If we want to create a function that squares things for us we do the following:
> square=function(x){ # name our function and define one argument
+ res=xˆ2 # operation the function will perform when called
+ return(res) # the information we want back
+ } #end of function
Now that our ”square” function is created we can call it as follows:
> square(5) #call the square function and give it the argument of 5,
[1] 25
What if we want to create a function that squares things as a default but can take things to other powers as well? We can do this with just a few modifications on our square function. We will call our new function power.
> power=function(x,y=2){ # name our function and define two arguments,
+ #y has the default value of 2
+ res2=xˆy # operation the function will perform when called
+ return(res2) # the information we want back
+ } # end of function
Because we have defined y to have the default value of 2, the power function will square our x argument unless otherwise specified, for example:
> power(5) # does the same thing as our square function
[1] 25
> power(5,3) # cubes 5
[1] 125
> power(y=0.5, x=25) # takes the square root of 25
[1] 5
Notice in the above example, when we don’t specify the order of the arguments, R will automatically go in order (i.e., x first, y second). However, we can go out of order if we define the arguments in the function (i.e. x= and y=).

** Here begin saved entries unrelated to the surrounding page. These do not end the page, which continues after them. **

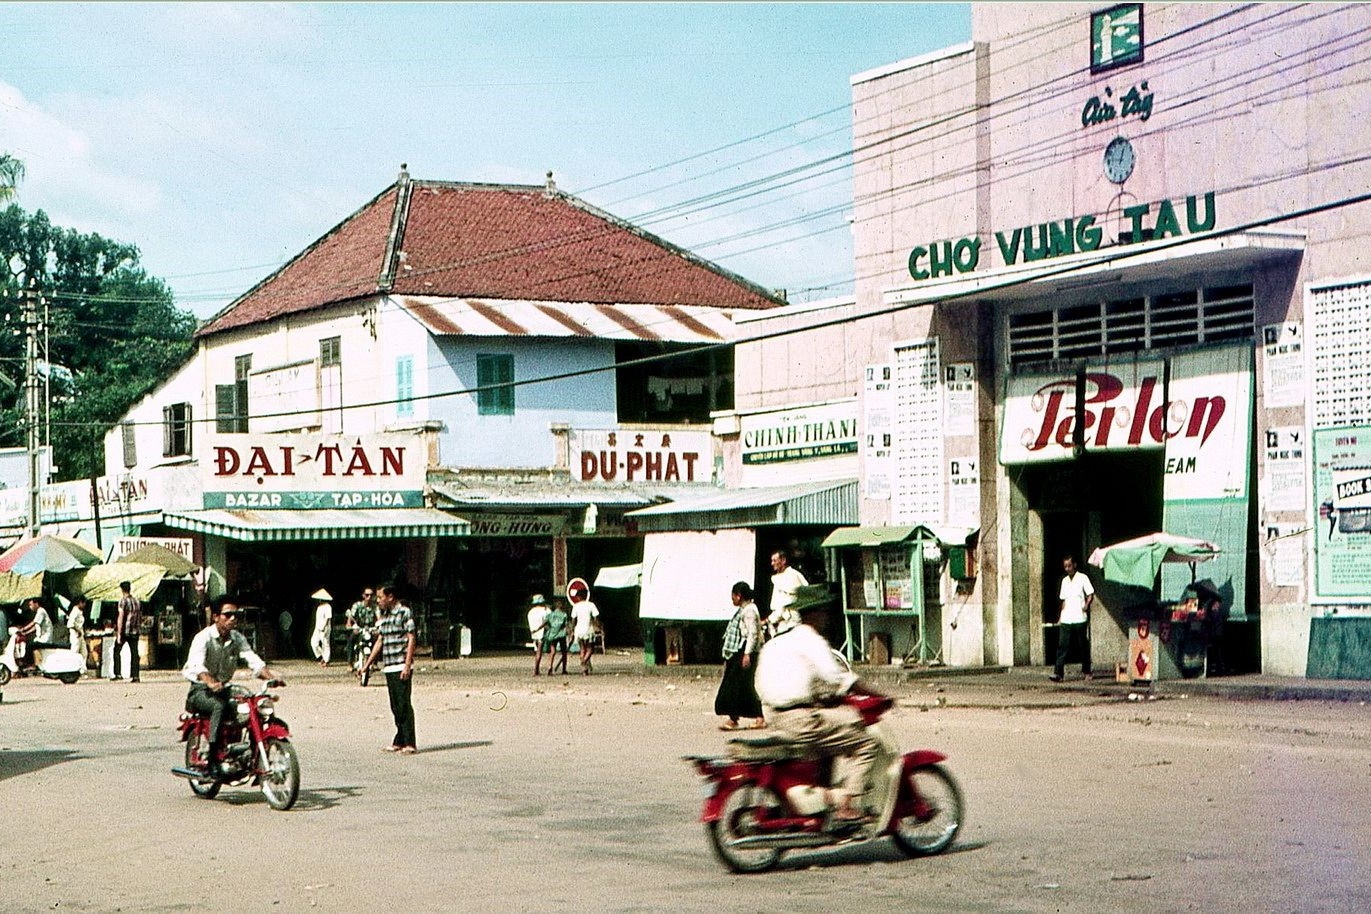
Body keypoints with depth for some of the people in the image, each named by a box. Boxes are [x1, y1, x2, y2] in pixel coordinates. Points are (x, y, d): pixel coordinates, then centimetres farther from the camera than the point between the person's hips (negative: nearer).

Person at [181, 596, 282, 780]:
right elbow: (197, 664, -30)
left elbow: (253, 659, -4)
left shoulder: (237, 638, 7)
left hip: (224, 689, 6)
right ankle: (212, 762, -37)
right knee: (219, 706, -37)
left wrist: (270, 676, -24)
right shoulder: (203, 637, -13)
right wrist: (211, 682, -50)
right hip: (200, 691, -6)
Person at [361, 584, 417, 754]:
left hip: (402, 667, -8)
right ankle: (400, 741, 12)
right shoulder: (384, 616, 17)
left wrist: (407, 665, -17)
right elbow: (380, 641, 23)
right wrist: (367, 664, 23)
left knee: (404, 704, -9)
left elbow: (411, 639, -10)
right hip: (388, 667, 8)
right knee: (395, 706, 8)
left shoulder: (404, 613, -6)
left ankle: (409, 743, -8)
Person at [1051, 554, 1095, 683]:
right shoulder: (1064, 581, 15)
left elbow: (1091, 595, -4)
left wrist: (1087, 605, -23)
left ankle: (1086, 671, 19)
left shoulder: (1082, 578, -1)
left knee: (1084, 646, 6)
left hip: (1080, 619, -4)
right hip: (1066, 620, 4)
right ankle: (1058, 673, -13)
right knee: (1062, 646, -6)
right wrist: (1060, 617, 16)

Loops are very handy when you want to run an operation multiple times, for example we might want to calculate how something changes over time or reiterate a code over many strings (such as DNA sequences). We will accomplish this with a ’for’ loop. Understanding the logic behind loops is difficult and it usually takes many attempts to get the hang of it so don’t get discouraged.

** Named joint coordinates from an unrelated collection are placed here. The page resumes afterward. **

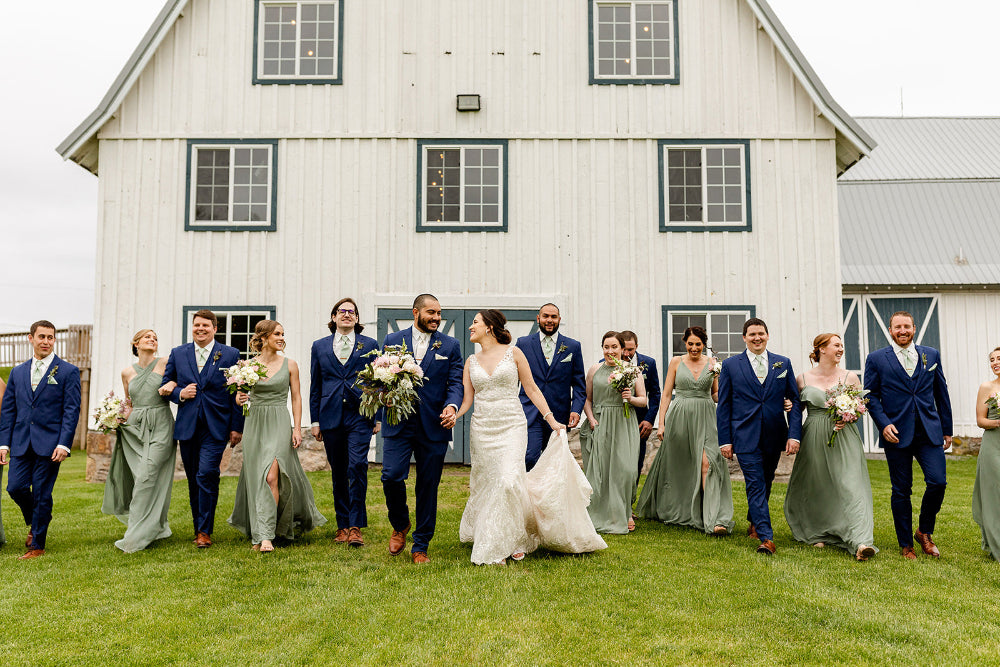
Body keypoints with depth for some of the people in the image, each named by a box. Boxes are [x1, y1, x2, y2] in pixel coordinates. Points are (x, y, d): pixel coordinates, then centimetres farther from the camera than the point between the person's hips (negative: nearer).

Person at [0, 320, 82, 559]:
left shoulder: (68, 371, -1)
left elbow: (71, 410, -6)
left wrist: (64, 444, -14)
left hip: (49, 443, -4)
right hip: (21, 442, 4)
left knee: (41, 494, 1)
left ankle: (37, 545, 14)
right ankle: (35, 522, 31)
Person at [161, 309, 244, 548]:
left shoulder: (230, 355, 1)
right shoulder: (177, 354, 9)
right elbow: (166, 384, 16)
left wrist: (237, 427, -4)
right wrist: (179, 394, -7)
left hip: (216, 427, -3)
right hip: (187, 427, 3)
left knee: (207, 475, -13)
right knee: (194, 480, 10)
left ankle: (204, 531, -1)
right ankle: (200, 526, 24)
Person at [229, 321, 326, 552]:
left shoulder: (289, 364, 2)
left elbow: (296, 397, 5)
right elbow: (240, 396, 14)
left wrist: (297, 428, -3)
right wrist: (240, 399, -11)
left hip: (279, 424, -2)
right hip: (254, 423, 2)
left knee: (271, 477, -13)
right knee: (256, 479, 6)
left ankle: (265, 535, -9)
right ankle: (257, 531, 20)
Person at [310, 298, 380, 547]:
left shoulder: (370, 345, 7)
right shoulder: (320, 346, 11)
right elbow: (315, 386, 12)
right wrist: (315, 420, 8)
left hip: (360, 416, -2)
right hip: (331, 417, 2)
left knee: (357, 466, -15)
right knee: (338, 473, 8)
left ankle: (356, 526, -7)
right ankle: (343, 525, 19)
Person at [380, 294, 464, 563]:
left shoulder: (450, 345, 7)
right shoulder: (392, 340, 8)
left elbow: (456, 382, 2)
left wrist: (452, 405, -18)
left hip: (433, 426, 0)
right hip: (399, 423, 0)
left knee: (428, 486, 5)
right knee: (391, 476, -11)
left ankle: (420, 547, 19)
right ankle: (400, 526, 20)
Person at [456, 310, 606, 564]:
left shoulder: (512, 352, 1)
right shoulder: (471, 361, 11)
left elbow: (531, 390, 3)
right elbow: (465, 401, 7)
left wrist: (551, 419, -2)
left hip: (512, 426, -3)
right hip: (482, 429, 4)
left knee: (509, 480, -16)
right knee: (486, 484, 6)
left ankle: (515, 539, 3)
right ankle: (492, 546, 23)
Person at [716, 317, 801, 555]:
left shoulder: (783, 364, 6)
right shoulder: (730, 365, 1)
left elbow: (794, 400, 6)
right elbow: (723, 405, 2)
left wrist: (794, 434, -4)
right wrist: (725, 440, -3)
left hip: (774, 437, 3)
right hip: (746, 437, -3)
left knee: (766, 483, 16)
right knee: (756, 485, -7)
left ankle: (754, 522, 38)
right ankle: (766, 537, -7)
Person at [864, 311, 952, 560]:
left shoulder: (931, 355, 10)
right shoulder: (876, 359, 3)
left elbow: (941, 394, 13)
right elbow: (871, 396, 1)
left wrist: (947, 429, 12)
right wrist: (883, 424, -12)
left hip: (929, 432, 2)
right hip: (896, 434, -2)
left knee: (938, 482, -7)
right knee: (901, 491, 4)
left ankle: (924, 532, 18)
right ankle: (906, 545, 17)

Before actually writing the loop part of our 'for loop', we need to create a place to store the results in, a vector for example. Then to write the for loop we must call the for() function. We will be running an operation over many time steps, so we need a ’counter’ or index for the current location, here we will use i, we also need to tell R where it is starting the index and were it is ending. All of this information goes within the ROUND brackets. With for loops we also use CURLY brackets after the round brackets to define the operation the loop will execute.
for(i in starting:ending){
result.vector[i]=operation
} #end of for loop
For example, if we want to take 4 to increasingly higher powers we would write a loop as follows:
> IT=5 # number of times we want our loop to do the operation
> p=seq(3,7,by=1) # a vector of powers we are going to take 4 too.

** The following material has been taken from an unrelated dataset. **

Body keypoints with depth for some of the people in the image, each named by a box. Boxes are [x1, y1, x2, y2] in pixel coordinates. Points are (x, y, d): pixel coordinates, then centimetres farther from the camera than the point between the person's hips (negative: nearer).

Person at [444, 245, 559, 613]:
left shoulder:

> result=rep(NA, length=IT) # create an empty vector to store the results in
> for(i in 1:5){ # tell our loop that it is going to start with i=1 and count up
+ #(by whole numbers) until i=5
+ result[i]=4ˆp[i] # stores the result of the calculation in the i'th place in
+ # our result
+ #vector, e.g. result[1]=4ˆp[1] or 4ˆ3
+ } # end of for loop
> result
[1] 64 256 1024 4096 16384
In the previous example, the loop sets i to be equal to 1 then 2 etc until i is equal to 5. So when i = 3 the loop replaces the ’NA’ in the 3rd position of the result vector.
Creating nice plots in R is fairly straightforward. The plot(x,y) function by default plots a scatterplot of points, but it is quite flexible and easy to manipulate. NOTE: your x and y vectors MUST be the same length. For example:
> a = 1:10
> b = seq(1, 100, length = 10)
> plot(a, b)
There are lots of pretty incredible graphing packages for R: in my opinion ggplot2 and lattice are two of the best. There's also a lot of applications which will help you present your R figures online (such as shiny) or render documentation (such as knitr).